Simple phrases even Japanese people can memorize? Wow, talk about the soft bigotry of low expectations. We’re talking about the same people that created this masterpiece, not to mention this touching tribute to our 44th president.

As a side note, Asahi Press is planning to release “Learn English with Mike Tyson” later this year.

It’s 3am, and the phone is ringing

01/26/2009 by

Obamdom Yes we can!

And by “we”, I mean you and me, baby.

And by “can”, I mean do it.

Introducing the Obama Condom, from the maker of the McCain Condom and the Palin Condom.

Unfortunately there’s no Hillary Condom: The Safe Choice.

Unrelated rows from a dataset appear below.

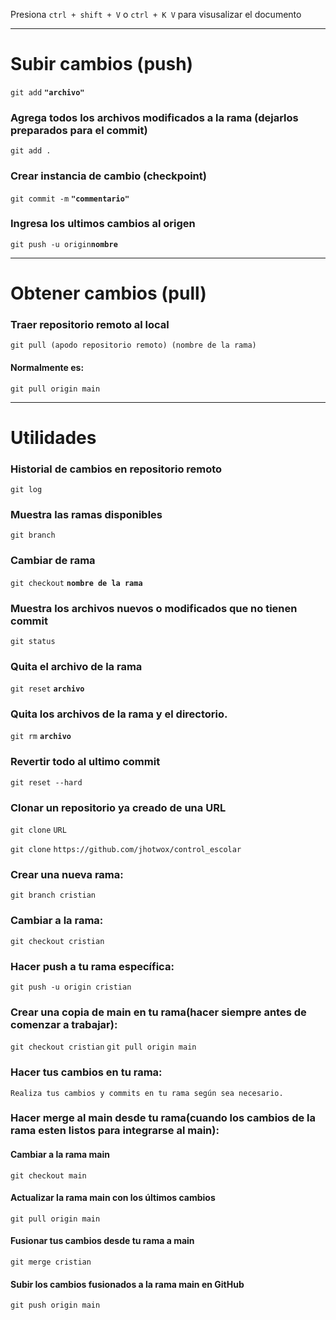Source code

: Presiona `ctrl + shift + V` o `ctrl + K V` para visusalizar el documento

* * * 
# Subir cambios (push)
`git add` **`"archivo"`**

### Agrega todos los archivos modificados a la rama (dejarlos preparados para el commit)
`git add .`

### Crear instancia de cambio (checkpoint)
`git commit -m` **`"commentario"`**

### Ingresa los ultimos cambios al origen
`git push -u origin`**`nombre`**

* * *
# Obtener cambios (pull)
### Traer repositorio remoto al local
`git pull (apodo repositorio remoto) (nombre de la rama)`
#### Normalmente es:
`git pull origin main`

* * *
# Utilidades
### Historial de cambios en repositorio remoto
`git log`

### Muestra las ramas disponibles
`git branch`

### Cambiar de rama
`git checkout` **`nombre de la rama`**

### Muestra los archivos nuevos o modificados que no tienen commit
`git status`

### Quita el archivo de la rama
`git reset` **`archivo`**

### Quita los archivos de la rama y el directorio.
`git rm`  **`archivo`**

### Revertir todo al ultimo commit
`git reset --hard`

### Clonar un repositorio ya creado de una URL
`git clone` `URL`

`git clone` `https://github.com/jhotwox/control_escolar`

### Crear una nueva rama:
`git branch cristian`

### Cambiar a la rama:
`git checkout cristian`
### Hacer push a tu rama específica:
`git push -u origin cristian`

### Crear una copia de main en tu rama(hacer siempre antes de comenzar a trabajar):
`git checkout cristian`
`git pull origin main`

### Hacer tus cambios en tu rama:
`Realiza tus cambios y commits en tu rama según sea necesario.`

### Hacer merge al main desde tu rama(cuando los cambios de la rama esten listos para integrarse al main):
#### Cambiar a la rama main
`git checkout main`

#### Actualizar la rama main con los últimos cambios
`git pull origin main`

#### Fusionar tus cambios desde tu rama a main
`git merge cristian`

#### Subir los cambios fusionados a la rama main en GitHub
`git push origin main`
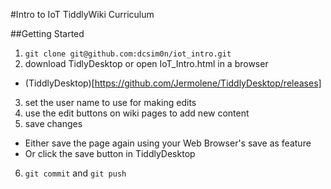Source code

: #Intro to IoT TiddlyWiki Curriculum

##Getting Started

1. `git clone git@github.com:dcsim0n/iot_intro.git`
2. download TidlyDesktop or open IoT_Intro.html in a browser
 * (TiddlyDesktop)[https://github.com/Jermolene/TiddlyDesktop/releases]
3. set the user name to use for making edits
4. use the edit buttons on wiki pages to add new content
5. save changes
 * Either save the page again using your Web Browser's save as feature
 * Or click the save button in TiddlyDesktop
6. `git commit` and `git push`
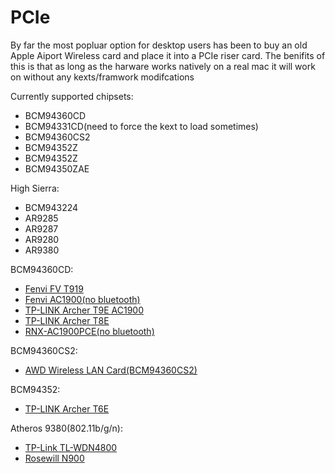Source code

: # PCIe

By far the most popluar option for desktop users has been to buy an old Apple Aiport Wireless card and place it into a PCIe riser card. The benifits of this is that as long as the harware works natively on a real mac it will work on without any kexts/framwork modifcations

Currently supported chipsets:

* BCM94360CD
* BCM94331CD(need to force the kext to load sometimes)
* BCM94360CS2
* BCM94352Z
* BCM94352Z
* BCM94350ZAE

High Sierra:

* BCM943224
* AR9285
* AR9287
* AR9280
* AR9380




BCM94360CD:

* [Fenvi FV T919]()
* [Fenvi AC1900(no bluetooth)]()
* [TP-LINK Archer T9E AC1900]()
* [TP-LINK Archer T8E]()
* [RNX-AC1900PCE(no bluetooth)]()



BCM94360CS2:

* [AWD Wireless LAN Card(BCM94360CS2)]()

BCM94352:

* [TP-LINK Archer T6E]()






Atheros 9380(802.11b/g/n):

* [TP-Link TL-WDN4800]()
* [Rosewill N900]()
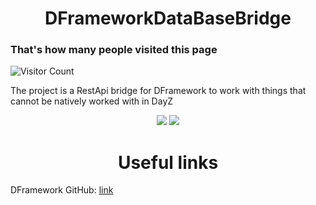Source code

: <h1 align="center">DFrameworkDataBaseBridge</h1>

<p align="center">
<h3>That's how many people visited this page</h3>

![Visitor Count](https://profile-counter.glitch.me/DFrameworkDataBaseBridge/count.svg)
</p>

The project is a RestApi bridge for DFramework to work with things that cannot be natively worked with in DayZ
<p align="center">
<img src="https://img.shields.io/badge/made%20by-Demands-blue.svg" >
<img src="https://badges.frapsoft.com/os/v1/open-source.svg?v=103" >
</p>

<h1 align="center">Useful links</h1>

DFramework GitHub: [link](https://github.com/Demandss/DFramework)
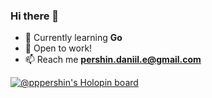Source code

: ### Hi there 👋

- 🌱 Currently learning **Go**
- 💼 Open to work!
- 📫 Reach me **pershin.daniil.e@gmail.com**

<!--START_SECTION:waka-->
<!--END_SECTION:waka-->

[![@pppershin's Holopin board](https://holopin.io/api/user/board?user=pppershin)](https://holopin.io/@pppershin)
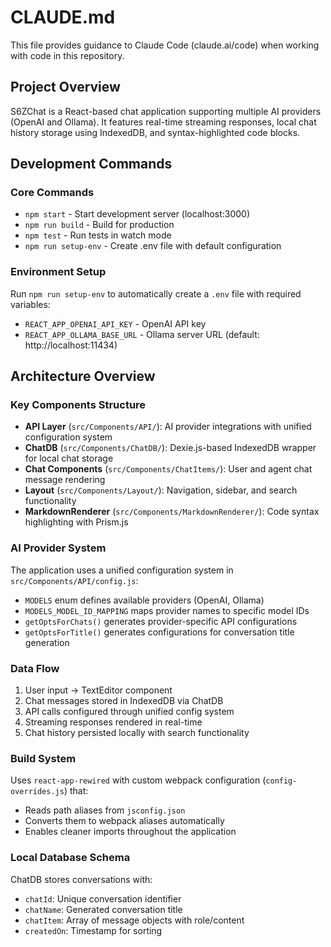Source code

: # CLAUDE.md

This file provides guidance to Claude Code (claude.ai/code) when working with code in this repository.

## Project Overview

S6ZChat is a React-based chat application supporting multiple AI providers (OpenAI and Ollama). It features real-time streaming responses, local chat history storage using IndexedDB, and syntax-highlighted code blocks.

## Development Commands

### Core Commands
- `npm start` - Start development server (localhost:3000)
- `npm run build` - Build for production
- `npm test` - Run tests in watch mode
- `npm run setup-env` - Create .env file with default configuration

### Environment Setup
Run `npm run setup-env` to automatically create a `.env` file with required variables:
- `REACT_APP_OPENAI_API_KEY` - OpenAI API key
- `REACT_APP_OLLAMA_BASE_URL` - Ollama server URL (default: http://localhost:11434)

## Architecture Overview

### Key Components Structure
- **API Layer** (`src/Components/API/`): AI provider integrations with unified configuration system
- **ChatDB** (`src/Components/ChatDB/`): Dexie.js-based IndexedDB wrapper for local chat storage
- **Chat Components** (`src/Components/ChatItems/`): User and agent chat message rendering
- **Layout** (`src/Components/Layout/`): Navigation, sidebar, and search functionality
- **MarkdownRenderer** (`src/Components/MarkdownRenderer/`): Code syntax highlighting with Prism.js

### AI Provider System
The application uses a unified configuration system in `src/Components/API/config.js`:
- `MODELS` enum defines available providers (OpenAI, Ollama)
- `MODELS_MODEL_ID_MAPPING` maps provider names to specific model IDs
- `getOptsForChats()` generates provider-specific API configurations
- `getOptsForTitle()` generates configurations for conversation title generation

### Data Flow
1. User input → TextEditor component
2. Chat messages stored in IndexedDB via ChatDB
3. API calls configured through unified config system
4. Streaming responses rendered in real-time
5. Chat history persisted locally with search functionality

### Build System
Uses `react-app-rewired` with custom webpack configuration (`config-overrides.js`) that:
- Reads path aliases from `jsconfig.json`
- Converts them to webpack aliases automatically
- Enables cleaner imports throughout the application

### Local Database Schema
ChatDB stores conversations with:
- `chatId`: Unique conversation identifier
- `chatName`: Generated conversation title
- `chatItem`: Array of message objects with role/content
- `createdOn`: Timestamp for sorting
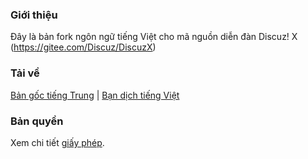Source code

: ### **Giới thiệu** 

Đây là bản fork ngôn ngữ tiếng Việt cho mã nguồn diễn đàn Discuz! X (https://gitee.com/Discuz/DiscuzX) 



### **Tải về**
[Bản gốc tiếng Trung](https://gitee.com/Discuz/DiscuzX/attach_files) 
|
[Bạn dịch tiếng Việt](https://github.com/discuzvn/DiscuzX/releases)


### **Bản quyền**
 
Xem chi tiết [giấy phép](./LICENSE).
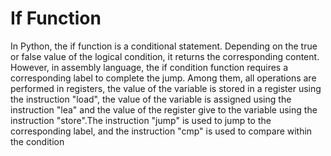 # If Function

In Python, the if function is a conditional statement. Depending on the true or false value of the logical condition, it returns the corresponding content. However, in assembly language, the if condition function requires a corresponding label to complete the jump. Among them, all operations are performed in registers, the value of the variable is stored in a register using the instruction "load", the value of the variable is assigned using the instruction "lea" and the value of the register give to the variable using the instruction "store".The instruction "jump" is used to jump to the corresponding label, and the instruction "cmp" is used to compare within the condition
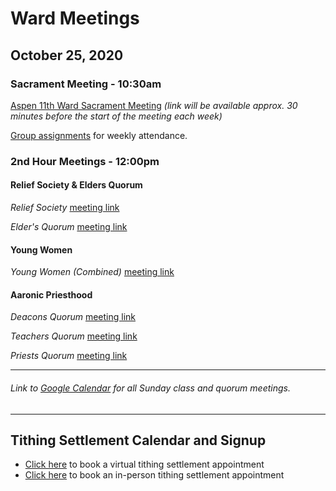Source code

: # Ward Meetings

## October 25, 2020

### Sacrament Meeting - 10:30am

[Aspen 11th Ward Sacrament Meeting](https://tbd) *(link will be available approx. 30 minutes before the start of the meeting each week)*

[Group assignments](https://docs.google.com/document/d/1mpLDtxDyq9XB_umNcKlkvhGHiGv-0iW3OCYqaRxaDrI/preview) for weekly attendance.


### 2nd Hour Meetings - 12:00pm
<!---
* Course 11 (11-12yo) - Bro/Sis. Bridge [meeting link](https://meet.google.com/dno-ohaw-iin)
* Course 12 (11-12yo) - Bro/Sis. Ellis [meeting link](https://meet.google.com/zww-rnvx-gda)
* Course 13 (11-12yo) - Sis. Sharp/Scott [meeting link](https://meet.google.com/hcp-iuvu-bpw)
* Course 14 (11-12yo) - Bro/Sis. Weaver [meeting link](https://meet.google.com/itg-bpwo-kuq)
* Course 15 (11-12yo) - Bro/Sis. Creer [meeting link](https://meet.google.com/qpm-afzw-acd)
* Course 16/17 (16-18yo) - Bro/Sis. Wilde [meeting link](https://meet.google.com/yfh-xete-ruk)
* YSA - Jones [meeting link](https://meet.google.com/uxh-tedi-wum)
* Gospel Doctrine [meeting link](https://us02web.zoom.us/j/82941717355)
-->


#### Relief Society & Elders Quorum

*Relief Society* [meeting link](https://meet.google.com/pha-prfy-ykv)

*Elder's Quorum* [meeting link](https://meet.google.com/uif-nmvv-jtn)

#### Young Women

*Young Women (Combined)* [meeting link](https://meet.google.com/rph-cjvg-sgm)

<!-- *Young Women (12-15)* [meeting link](https://meet.google.com/qmq-tova-qhk) -->

#### Aaronic Priesthood

*Deacons Quorum* [meeting link](https://meet.google.com/qrq-bpze-pmu)

*Teachers Quorum* [meeting link](https://meet.google.com/wiz-zbgv-nxs)

*Priests Quorum* [meeting link](https://meet.google.com/hyi-jkmp-ymd)

   ---  
###### Link to [Google Calendar](https://calendar.google.com/calendar/u/1?cid=YXNwZW4xMWNvbW11bmljYXRpb25zQGdtYWlsLmNvbQ) for all Sunday class and quorum meetings.

   --- 
## Tithing Settlement Calendar and Signup
* [Click here](https://bishopsharp-tithing-settlement-2020-virtual.youcanbook.me) to book a virtual tithing settlement appointment
* [Click here](https://bishopsharp-tithing-settlement-2020.youcanbook.me) to book an in-person tithing settlement appointment





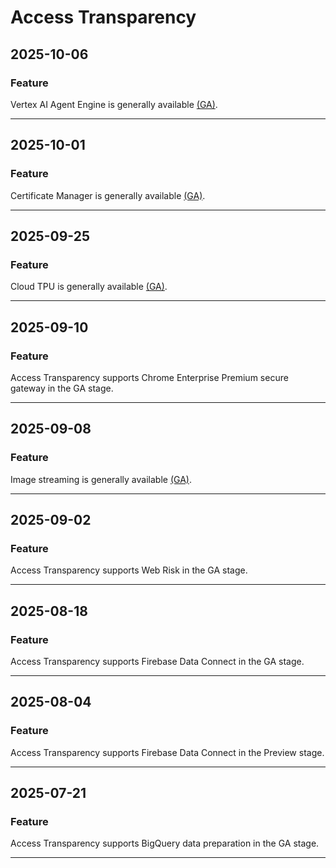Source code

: # Access Transparency

## 2025-10-06

### Feature

Vertex AI Agent Engine is generally available [(GA)](https://cloud.google.com/products#product-launch-stages).

---
## 2025-10-01

### Feature

Certificate Manager is generally available [(GA)](https://cloud.google.com/products#product-launch-stages).

---
## 2025-09-25

### Feature

Cloud TPU is generally available [(GA)](https://cloud.google.com/products#product-launch-stages).

---
## 2025-09-10

### Feature

Access Transparency supports Chrome Enterprise Premium secure gateway in the GA stage.

---
## 2025-09-08

### Feature

Image streaming is generally available [(GA)](https://cloud.google.com/products#product-launch-stages).

---
## 2025-09-02

### Feature

Access Transparency supports Web Risk in the GA stage.

---
## 2025-08-18

### Feature

Access Transparency supports Firebase Data Connect in the GA stage.

---
## 2025-08-04

### Feature

Access Transparency supports Firebase Data Connect in the Preview stage.

---
## 2025-07-21

### Feature

Access Transparency supports BigQuery data preparation in the GA stage.

---
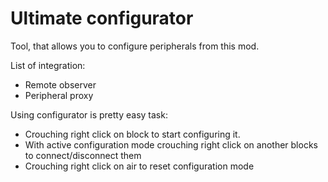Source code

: # Ultimate configurator

Tool, that allows you to configure peripherals from this mod.

List of integration:
- Remote observer
- Peripheral proxy

Using configurator is pretty easy task:

- Crouching right click on block to start configuring it.
- With active configuration mode crouching right click on another blocks to connect/disconnect them
- Crouching right click on air to reset configuration mode
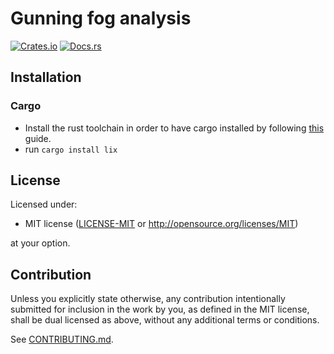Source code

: # Gunning fog analysis

[![Crates.io](https://img.shields.io/crates/v/lix.svg)](https://crates.io/crates/lix)
[![Docs.rs](https://docs.rs/lix/badge.svg)](https://docs.rs/lix)

## Installation

### Cargo

* Install the rust toolchain in order to have cargo installed by following
  [this](https://www.rust-lang.org/tools/install) guide.
* run `cargo install lix`

## License

Licensed under:

 * MIT license
   ([LICENSE-MIT](LICENSE-MIT) or http://opensource.org/licenses/MIT)

at your option.

## Contribution

Unless you explicitly state otherwise, any contribution intentionally submitted
for inclusion in the work by you, as defined in the MIT license, shall be
dual licensed as above, without any additional terms or conditions.

See [CONTRIBUTING.md](CONTRIBUTING.md).
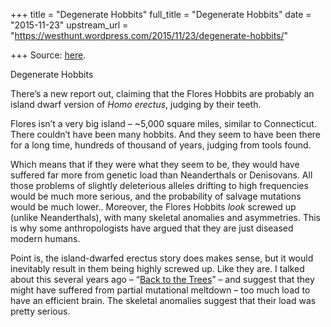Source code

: +++
title = "Degenerate Hobbits"
full_title = "Degenerate Hobbits"
date = "2015-11-23"
upstream_url = "https://westhunt.wordpress.com/2015/11/23/degenerate-hobbits/"

+++
Source: [here](https://westhunt.wordpress.com/2015/11/23/degenerate-hobbits/).

Degenerate Hobbits

There’s a new report out, claiming that the Flores Hobbits are probably
an island dwarf version of *Homo erectus*, judging by their teeth.

Flores isn’t a very big island – \~5,000 square miles, similar to
Connecticut. There couldn’t have been many hobbits. And they seem to
have been there for a long time, hundreds of thousand of years, judging
from tools found.

Which means that if they were what they seem to be, they would have
suffered far more from genetic load than Neanderthals or Denisovans. All
those problems of slightly deleterious alleles drifting to high
frequencies would be much more serious, and the probability of salvage
mutations would be much lower.. Moreover, the Flores Hobbits *look*
screwed up (unlike Neanderthals), with many skeletal anomalies and
asymmetries. This is why some anthropologists have argued that they are
just diseased modern humans.

Point is, the island-dwarfed erectus story does makes sense, but it
would inevitably result in them being highly screwed up. Like they are.
I talked about this several years ago – “[Back to the
Trees](https://westhunt.wordpress.com/2011/11/04/back-to-the-trees/)” –
and suggest that they might have suffered from partial mutational
meltdown – too much load to have an efficient brain. The skeletal
anomalies suggest that their load was pretty serious.


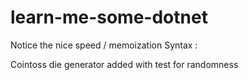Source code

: # learn-me-some-dotnet
Notice the nice speed / memoization
Syntax :

Cointoss die generator added with test for randomness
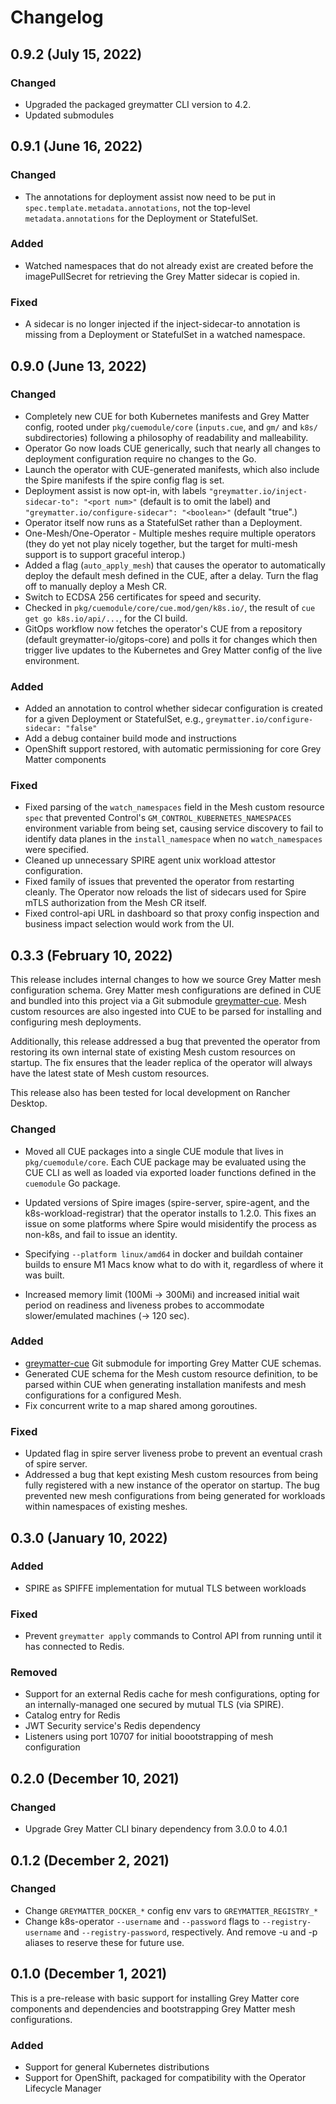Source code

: # Changelog

## 0.9.2 (July 15, 2022)

### Changed

- Upgraded the packaged greymatter CLI version to 4.2.
- Updated submodules

## 0.9.1 (June 16, 2022)

### Changed

- The annotations for deployment assist now need to be put in `spec.template.metadata.annotations`,
  not the top-level `metadata.annotations` for the Deployment or StatefulSet.

### Added

- Watched namespaces that do not already exist are created before the imagePullSecret for
  retrieving the Grey Matter sidecar is copied in.

### Fixed

- A sidecar is no longer injected if the inject-sidecar-to annotation is missing from a Deployment
  or StatefulSet in a watched namespace.

## 0.9.0 (June 13, 2022)

### Changed

- Completely new CUE for both Kubernetes manifests and Grey Matter config, rooted under
  `pkg/cuemodule/core` (`inputs.cue`, and `gm/` and `k8s/` subdirectories) following a philosophy of
  readability and malleability.
- Operator Go now loads CUE generically, such that nearly all changes to deployment configuration
  require no changes to the Go.
- Launch the operator with CUE-generated manifests, which also include the Spire manifests if the
  spire config flag is set.
- Deployment assist is now opt-in, with labels `"greymatter.io/inject-sidecar-to": "<port num>"`
  (default is to omit the label) and `"greymatter.io/configure-sidecar": "<boolean>"` (default
  "true".)
- Operator itself now runs as a StatefulSet rather than a Deployment.
- One-Mesh/One-Operator - Multiple meshes require multiple operators (they do yet not play nicely
  together, but the target for multi-mesh support is to support graceful interop.)
- Added a flag (`auto_apply_mesh`) that causes the operator to automatically deploy the default mesh
  defined in the CUE, after a delay. Turn the flag off to manually deploy a Mesh CR.
- Switch to ECDSA 256 certificates for speed and security.
- Checked in `pkg/cuemodule/core/cue.mod/gen/k8s.io/`, the result of `cue get go k8s.io/api/...`,
  for the CI build.
- GitOps workflow now fetches the operator's CUE from a repository (default greymatter-io/gitops-core)
  and polls it for changes which then trigger live updates to the Kubernetes and Grey Matter config
  of the live environment.

### Added

- Added an annotation to control whether sidecar configuration is created for a given Deployment
  or StatefulSet, e.g., `greymatter.io/configure-sidecar: "false"`
- Add a debug container build mode and instructions
- OpenShift support restored, with automatic permissioning for core Grey Matter components

### Fixed

- Fixed parsing of the `watch_namespaces` field in the Mesh custom resource `spec` that prevented
  Control's `GM_CONTROL_KUBERNETES_NAMESPACES` environment variable from being set, causing service
  discovery to fail to identify data planes in the `install_namespace` when no `watch_namespaces`
  were specified.
- Cleaned up unnecessary SPIRE agent unix workload attestor configuration.
- Fixed family of issues that prevented the operator from restarting cleanly. The Operator now
  reloads the list of sidecars used for Spire mTLS authorization from the Mesh CR itself.
- Fixed control-api URL in dashboard so that proxy config inspection and business impact selection
  would work from the UI.

## 0.3.3 (February 10, 2022)

This release includes internal changes to how we source Grey Matter mesh configuration schema.
Grey Matter mesh configurations are defined in CUE and bundled into this project via a Git
submodule [greymatter-cue](https://github.com/greymatter-io/greymatter-cue). Mesh custom resources
are also ingested into CUE to be parsed for installing and configuring mesh deployments.

Additionally, this release addressed a bug that prevented the operator from restoring its own
internal state of existing Mesh custom resources on startup. The fix ensures that the leader
replica of the operator will always have the latest state of Mesh custom resources.

This release also has been tested for local development on Rancher Desktop.

### Changed

- Moved all CUE packages into a single CUE module that lives in `pkg/cuemodule/core`. Each CUE package
  may be evaluated using the CUE CLI as well as loaded via exported loader functions defined in the
  `cuemodule` Go package.

- Updated versions of Spire images (spire-server, spire-agent, and the k8s-workload-registrar) that
  the operator installs to 1.2.0. This fixes an issue on some platforms where Spire would
  misidentify the process as non-k8s, and fail to issue an identity.

- Specifying `--platform linux/amd64` in docker and buildah container builds to ensure M1
  Macs know what to do with it, regardless of where it was built.

- Increased memory limit (100Mi -> 300Mi) and increased initial wait period on readiness and
  liveness probes to accommodate slower/emulated machines (-> 120 sec).

### Added

- [greymatter-cue](https://github.com/greymatter-io/greymatter-cue) Git submodule for importing
  Grey Matter CUE schemas.
- Generated CUE schema for the Mesh custom resource definition, to be parsed within CUE when
  generating installation manifests and mesh configurations for a configured Mesh.
- Fix concurrent write to a map shared among goroutines.

### Fixed

- Updated flag in spire server liveness probe to prevent an eventual crash of spire server.
- Addressed a bug that kept existing Mesh custom resources from being fully registered with a new
  instance of the operator on startup. The bug prevented new mesh configurations from being
  generated for workloads within namespaces of existing meshes.

## 0.3.0 (January 10, 2022)

### Added

- SPIRE as SPIFFE implementation for mutual TLS between workloads

### Fixed

- Prevent `greymatter apply` commands to Control API from running until it has connected to Redis.

### Removed

- Support for an external Redis cache for mesh configurations, opting for an internally-managed one
  secured by mutual TLS (via SPIRE).
- Catalog entry for Redis
- JWT Security service's Redis dependency
- Listeners using port 10707 for initial boootstrapping of mesh configuration

## 0.2.0 (December 10, 2021)

### Changed

- Upgrade Grey Matter CLI binary dependency from 3.0.0 to 4.0.1

## 0.1.2 (December 2, 2021)

### Changed

- Change `GREYMATTER_DOCKER_*` config env vars to `GREYMATTER_REGISTRY_*`
- Change k8s-operator `--username` and `--password` flags to `--registry-username`
  and `--registry-password`, respectively. And remove -u and -p aliases to
  reserve these for future use.

## 0.1.0 (December 1, 2021)

This is a pre-release with basic support for installing Grey Matter core 
components and dependencies and bootstrapping Grey Matter mesh configurations.

### Added

- Support for general Kubernetes distributions
- Support for OpenShift, packaged for compatibility with the Operator Lifecycle Manager
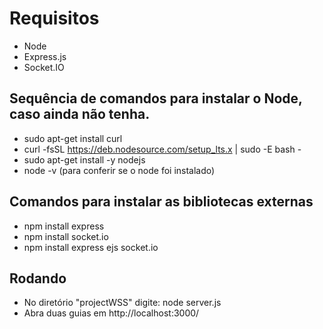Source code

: # Requisitos

- Node
- Express.js
- Socket.IO

## Sequência de comandos para instalar o Node, caso ainda não tenha.

* sudo apt-get install curl
* curl -fsSL https://deb.nodesource.com/setup_lts.x | sudo -E bash -
* sudo apt-get install -y nodejs
* node -v (para conferir se o node foi instalado)

## Comandos para instalar as bibliotecas externas

* npm install express
* npm install socket.io
* npm install express ejs socket.io


## Rodando

* No diretório "projectWSS" digite: node server.js
* Abra duas guias em http://localhost:3000/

We here at IOM feel the makers of these prophylactics seriously dropped the ball on this one.  There are many politicians more deserving than these three, including:

David Vitter, Larry Craig, Eliot Spitzer, Barney Frank, Mark Foley, David Paterson, Jim McGreevey, Grover Cleveland, Rudy Giuliani, Bill Clinton, John F. Kennedy and John Edwards.  Did I leave anyone out?

Coincidentally, as best as I can tell, only one other president has had a condom named after him.  The popular brand Rough Riders is named after Teddy Roosevelt.

I think it’s safe to say that the only people who aren’t after this hot-ticket item are the Japanese.

Dope for a better tomorrow

01/26/2009 by
Freedom Horse

Freedom Horse

The Smoking Gun reports that police in Upstate New York broke up a narcotics operation selling dope under the brand name “Obama Heroin”.  TSG also reports that branding drugs is a favorite pastime of drug pushers, who have also sold Bin Laden Heroin, Teletubbies Cocaine, and green crack in honor of St. Patrick’s day.

On a similar but unrelated note, our crack staff at Inappropriate Obama Merchandise has received transcripts of a wiretapped conversation between embattled Illinois governor Rod Blagojevich (AKA The Rodfather) and Mr. Obama:

		                DON OBAMA a man makes his living is
		none of my business.  But this
		proposition of yours is too risky.
		All the people in my family lived
		well the last ten years, I won't
		risk that out of greed.

		Are you worried about security for
		your million?


		The DNC will guarantee your
		investment also.

	This startles JOE BIDEN; he blurts out.

		The DNC guarantees our investment?

	BLAGOJEVICH hears him first, and then very slowly turns to face
	him.  Everyone is the room knows that JOE BIDEN has stepped out
	of line.

Obama girls Beanie Babies

01/25/2009 by
Obama girls in Beanie Baby form

Obama girls in Beanie Baby form

Bush may be gone, but it’s still ok to be ashamed to be an American.  That’s because American Toy company Ty is marketing the “Sweet Sasha” and “Marvelous Malia” dolls.

The Office of the First Lady released a statement blasting the toy company. “We feel it is inappropriate to use young private citizens for marketing purposes,” said a spokesperson for Michelle Obama.

Ty has a different point of view, as CNN explains:

When CNN asked a Ty executive whether the Obama girls were the inspiration for the dolls, she hesitated several seconds before

“Information concerning the development of our products and how we come up with names, how we select them, how we
trademark — that’s considered as proprietary,” Ty Senior Vice President of Sales Tania Lundeen said. “I can’t go any further with that question.”

Jeeze, I wonder where they came up with the idea to name the dolls Sasha and Malia?

On the one hand, I think it’d be awesome if there were some kind of Awesome Kyle doll.  On the other hand, this seems a little out of line.  I’d like to take this opportunity to thank Michelle’s spokesperson for using the word “inappropirate” in their statement.  Made searching for this article really easy.